Das Spiralsystem ist das Fortbildende, Vermehrende […]. Diese Spiraltendenz als Grundgesetz des Lebens muβ daher allererst bei der Entwicklung aus den Samen sich hervortun […]. Wenn man die Stiele des Löwenzahns an einem Ende aufschlitzt, die beiden Seiten des Hohlen Röhrchens sachte von einander trennt, so rollt sich jede in sich nach auβen und hänget in Gefold dessen als eine gewundene locke spiralförmig zugespitzt herab, woran sich die Kinder ergötzen und wir dem tiefsten Naturgeheimnis näher treten.

Le système spiral est l’élément qui assure la croissance, la reproduction, la nutrition. […] la tendance spirale, cette loi fondamentale de la vie, se montre en tout premier lieu lorsque la plante se développe à partir de la graine. […] Lorsqu’on fend les tiges du pissenlit à une extrémité, que l’on sépare doucement les deux parois du petit tube creux, chacune s’enroule sur elle-même vers l’extérieur, et par suite forme une boule spiralée qui pend et va s’amenuisant ; elle fait l’amusement des enfants et nous permet d’approcher de plus près un profond secret de la nature [17] .

La « tendance spirale » est donc, dans la conception goethéenne de la nature, un « système », un principe de développement, voire même le grand principe de vie et de croissance des végétaux.
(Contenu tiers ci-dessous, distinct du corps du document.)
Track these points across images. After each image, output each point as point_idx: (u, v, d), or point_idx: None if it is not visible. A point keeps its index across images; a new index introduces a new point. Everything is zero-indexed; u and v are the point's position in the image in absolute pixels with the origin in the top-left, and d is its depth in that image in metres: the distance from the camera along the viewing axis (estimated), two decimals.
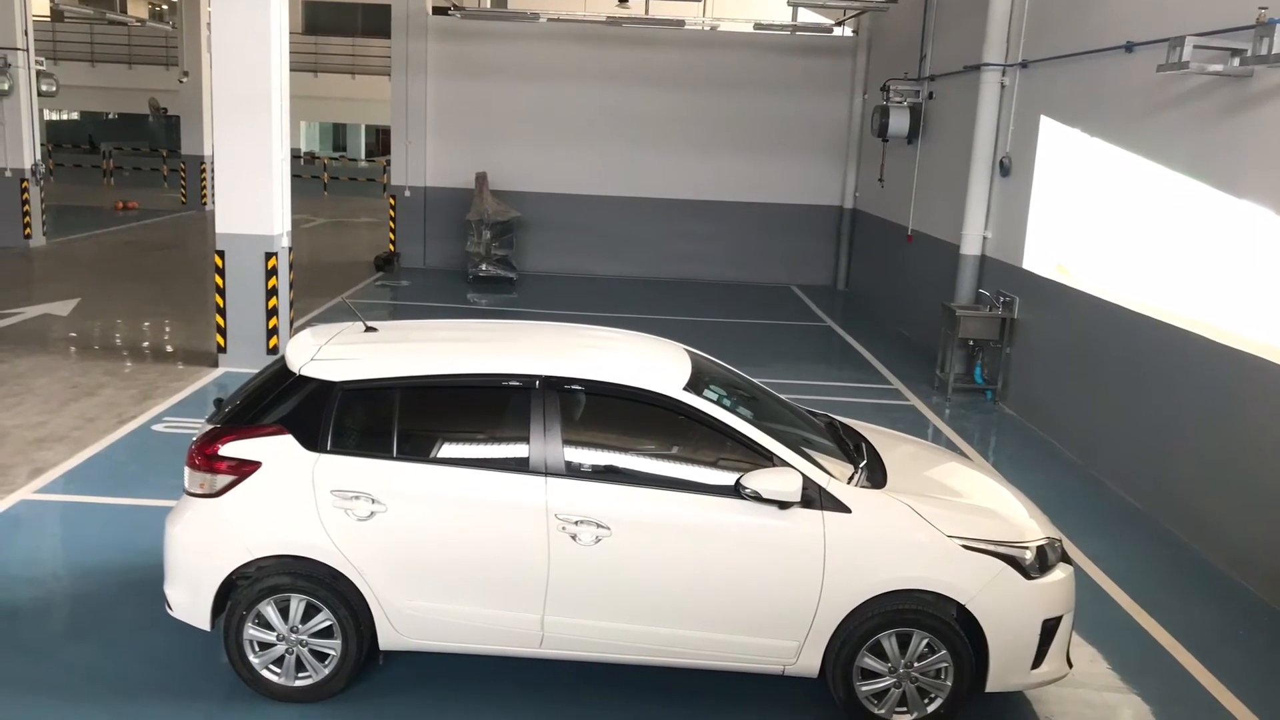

Expression artistique née de l’observation de la nature dans l’art oriental, l’arabesque en revient donc, avec la science et la philosophie romantiques, à retrouver indirectement ses origines naturalistes. Et même si la terminologie scientifique reste distincte du langage artistique, une pensée de l’unité du réel apparaît bien sous-jacente aux deux démarches.

Vers le livre-monde

      Ces mutations du sens, produites selon une perspective de plus en plus englobante, auront aussi d’importantes répercussions sur la conception que le Romantisme se fera du livre et de la littérature. L’œuvre littéraire va alors être pensée et pratiquée comme un mélange de toutes les formes corrélées entre elles, et cette idée est mise en pratique, à de nombreuses reprises, parallèlement par Ludwig Tieck, Friedrich Schlegel et Novalis. Dans sa correspondance avec F. Schlegel, Novalis évoque sa grande œuvre romantique, Heinrich von Ofterdingen, qu’il conçoit comme un roman-conte-arabesque :

Es sollte mir lieb sein, wenn Ihr Roman und Märchen in einer glücklichen Mischung zu bemerken glaubtet und der erste Teil Euch eine noch innigere Mischung im zweiten Teile prophezeite. Der Roman soll allmählich in Märchen übergehn [...].
Der 2te Theil [des Roman] wird der Kommentar der Ersten. Die Antipathie gegen Licht und Schatten, die Sehnsucht nach klaren, heiβen, durchdringenden Aether, das Unbekanntheilige, die Vesta in Sophien, die Vermischung des Romantischen aller Zeiten, der petrifizierende und petrifizierte Verstand, Arctur, der Zufall, der Geist des Lebens, einzelne Züge bloβ, als Arabesken – so betrachte nun mein Märchen.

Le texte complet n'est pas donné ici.